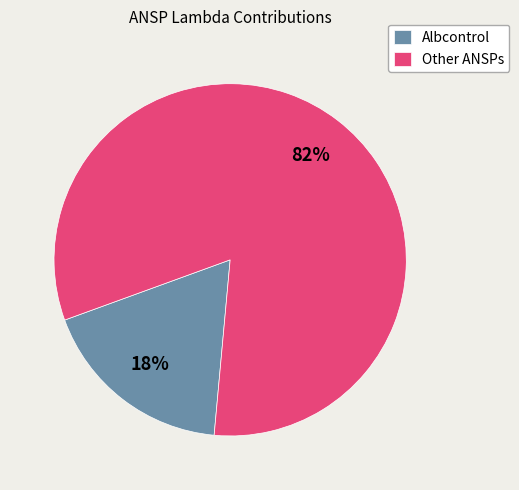

Rank the categories by value from highest to lowest.

Other ANSPs, Albcontrol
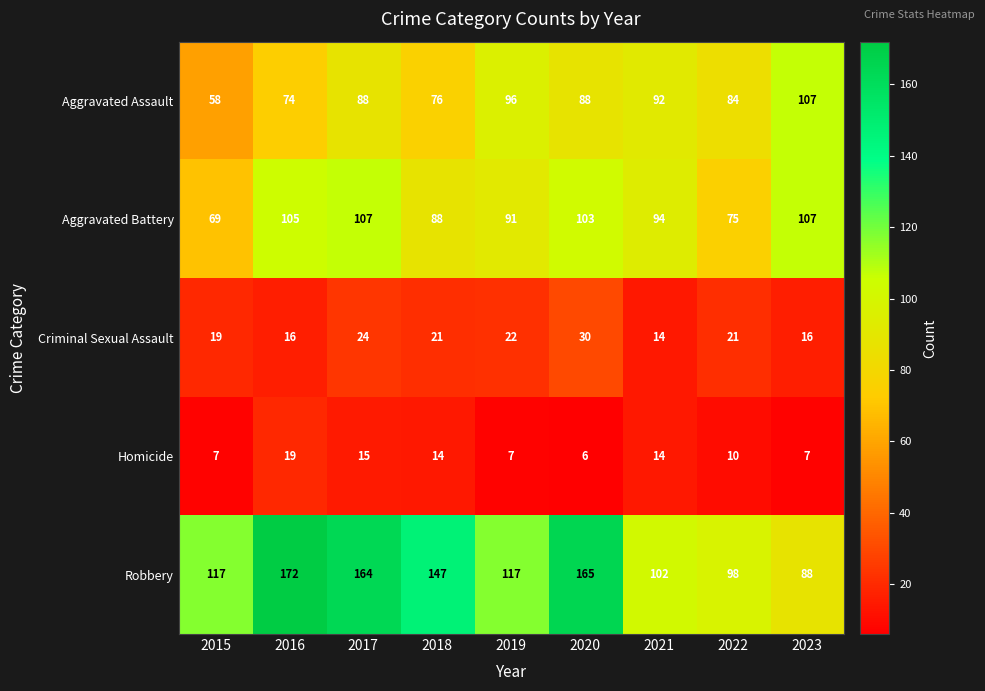

What is the difference between the maximum and minimum values in the Aggravated Assault series?

49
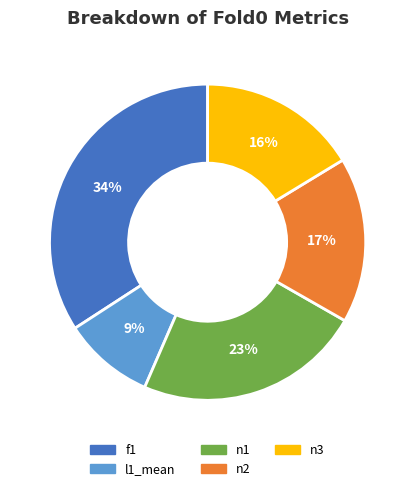

Rank the categories by value from highest to lowest.

f1, n1, n2, n3, l1_mean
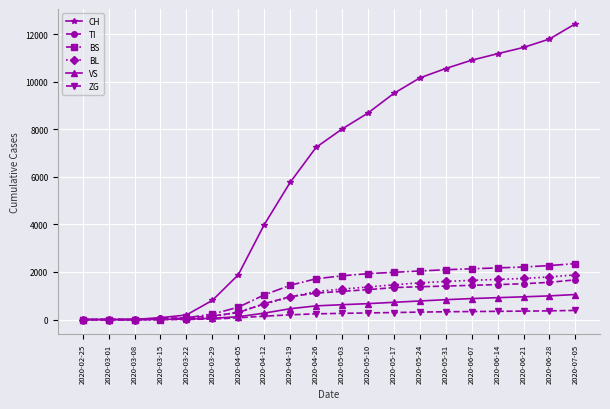

What is the approximate value of VS at 2020-04-05, to the nearest 100?

100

-------------------------

#### Task item:
Extract the text of every item above word for word, and leave the pictures out of your answer.

#### Response to the task:
Rank the categories by value from highest to lowest.

Other ANSPs, Albcontrol

What is the difference between the maximum and minimum values in the Aggravated Assault series?

49

Rank the categories by value from highest to lowest.

f1, n1, n2, n3, l1_mean

What is the approximate value of VS at 2020-04-05, to the nearest 100?

100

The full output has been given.